Et les Potter refuseraient de croire Dumbledore si jamais il tentait de les mettre en garde, à la fois par refus de s'effaroucher devant une menace qu'ils croyaient passée depuis belle lurette, et par défiance envers le directeur de Poudlard lui-même, l'homme qui leur avait coûté leur fille première-née, toujours impardonné depuis.

Peut-être leurs petit-enfants auraient-ils une chance de s'évader et de se cacher, au moins David et la jeune Lily, tous deux capables de se réfugier dans le monde moldu pour y disparaître, mais qu'en serait-il de la lignée principale ? James et sa femme ne voudraient pas céder, ne voudraient rien faire qui puisse être interprété comme une capitulation – face à l'ennemi qui les avait traqué sans merci, soudoyant un de leurs plus proches amis et ruinant la vie de famille heureuse qu'ils ne demandaient qu'à mener, les Potter voudraient riposter, défendre bec et ongles la vie qu'ils étaient parvenus à reconstruire des ruines de la guerre.

Une conduite admirable, tout à fait digne de Gryffondor. Une conduite qui les verrait mourir, à moins qu'ils ne se remémorent les douloureuses leçons de leur jeunesse menacée.

Et le monde sorcier, comment se débrouillerait-il ? Probablement guère mieux. Tom était parvenu si facilement à intimider et soudoyer le Ministère la première fois, et les mœurs changeaient avec toute l'inertie d'un fossile lentement érodé par les pluies. Peut-être serait-ce plus facile encore, vu que les mémoires avaient oublié les anciennes exactions, que des jeunes ignares brûlaient de se dévouer à une cause sans se soucier des conséquences.

Il y avait de quoi en contracter des cauchemars chaque nuit pour une bonne douzaine d'années, au minimum.

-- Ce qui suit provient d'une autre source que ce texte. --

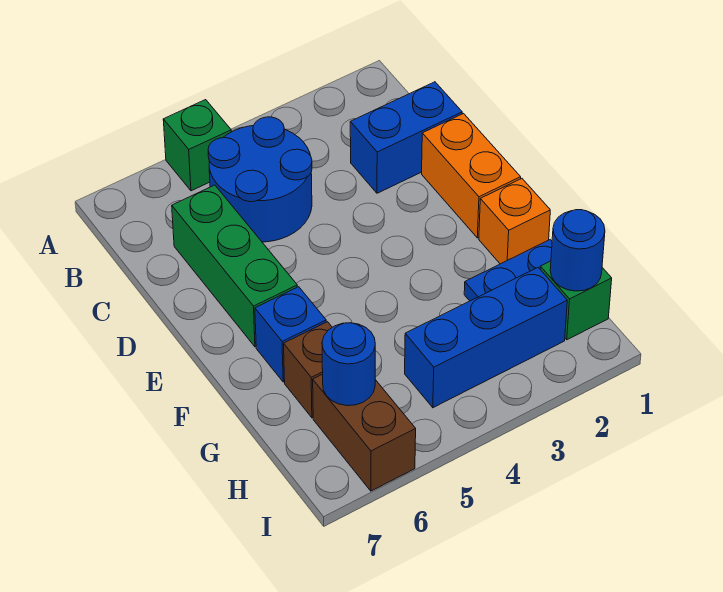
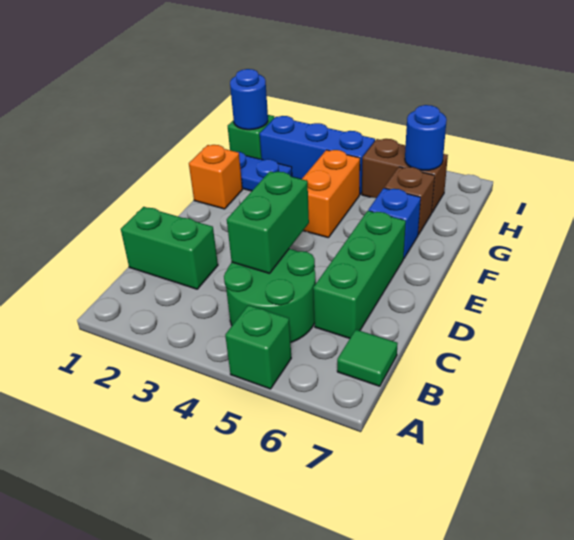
blue round brick B4:C5 level 1 -> green round brick B4:C5 level 1
none -> green tile B7 level 1
blue brick C1:C2 level 1 -> green brick C1:C2 level 1
none -> green brick C4:D4 level 2
orange brick D1:E1 level 1 -> orange brick F4:G4 level 1
brown brick H6:I6 level 1 -> brown brick H5:H6 level 1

La menace couvait bel et bien, et Dumbledore ignorait quand elle se déciderait à éclater et se répandre. Néanmoins, il pouvait formuler une hypothèse, basé sur la soif de grandiose de Tom – ce garçon avait toujours eu besoin d'impressionner, de se faire remarquer. Et le prochain grand évènement supposé se dérouler en Grande-Bretagne était le Tournoi des Trois Sorciers.

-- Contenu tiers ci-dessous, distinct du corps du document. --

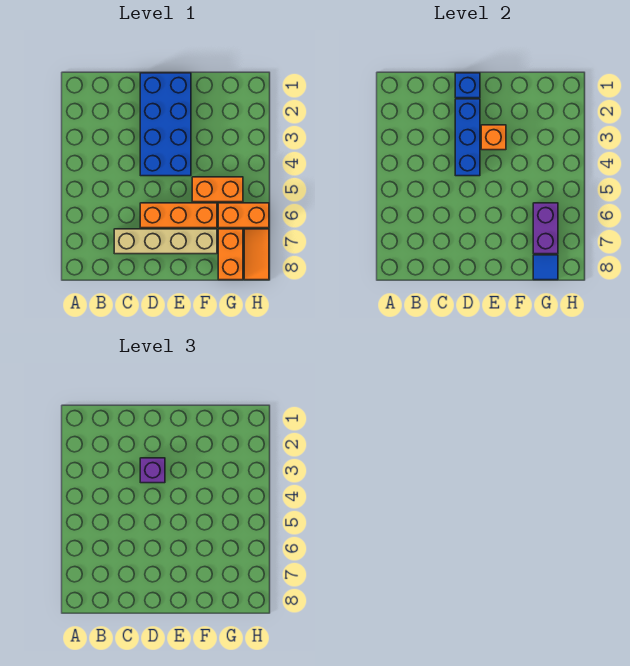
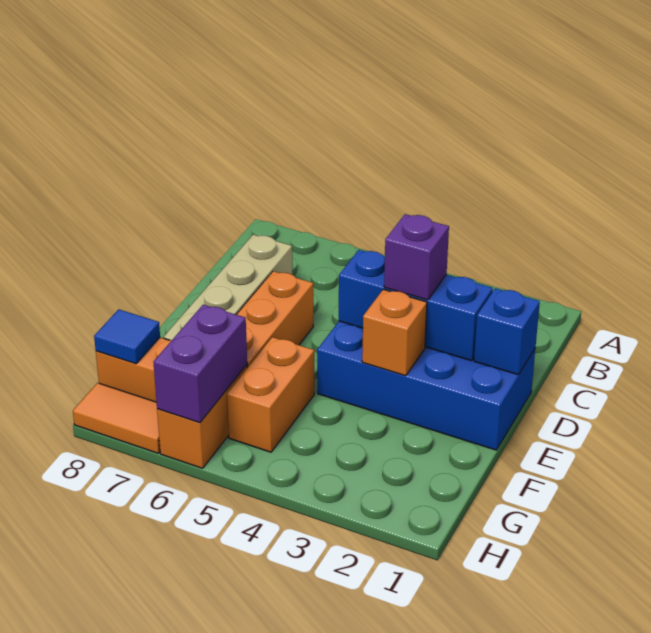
purple brick G6:G7 level 2 -> purple brick G6:H6 level 2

La tradition avait failli mourir de sa belle mort en 1994, après les haut cris poussés par les représentants internationaux devant la sécurité défaillante et les épreuves trop dangereuses ou pas assez spectaculaires. L'appât du prestige avait été trop alléchant pour enterrer la compétition à titre permanent, mais il avait été pompeusement décidé que les douze ans d'écart entre chaque Tournoi assureraient que les spectateurs contempleraient des épreuves palpitantes, et que les champions ne risqueraient pas de mourir dans l'arène.

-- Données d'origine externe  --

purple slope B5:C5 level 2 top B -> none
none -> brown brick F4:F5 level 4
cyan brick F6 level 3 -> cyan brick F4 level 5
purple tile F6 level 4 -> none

Il fallait bien l'admettre, le Tournoi suivant à Beauxbâtons en 2006 avait été à la hauteur des attentes du public et des gouvernements – mais après tout, les français avaient toujours eu du nez pour le raffinement et le grandiose. Durmstrang avait eu davantage de mal pour remplir les conditions imposées – les tendances martiales et Sombres de l'académie scandinave ne se prêtaient vraiment pas à la modération – mais les critiques s'étaient déclarés plus que satisfaits par le Tournoi de 2018.

A présent, le tour de Poudlard revenait, et la compétition ragerait entre les murs vénérables du château pendant l'an 2030. Pareille atmosphère constituait la scène de théâtre parfaite aux yeux de Tom pour effectuer son grand retour.

Et cela signifiait que Dumbledore disposait d'à peine plus de deux ans pour espérer un miracle.

Il ne croyait plus que Viola Potter referait son apparition un jour – et il en était véritablement navré, pour Lily et James condamnés à ne jamais savoir ce qu'il était advenu de leur fille. Il était tristement probable qu'elle ait perdu la vie, ou mène une existence banale au sein de la populace moldue d'Amérique sans la moindre conscience de ses propres dons. La prophétie avait fait long feu.

La Grande-Bretagne avait bénéficié d'un miracle alors que les années quatre-vingts commençaient à peine, mais le vieil homme doutait fortement qu'un deuxième se produirait à l'avènement des nouvelles années trente.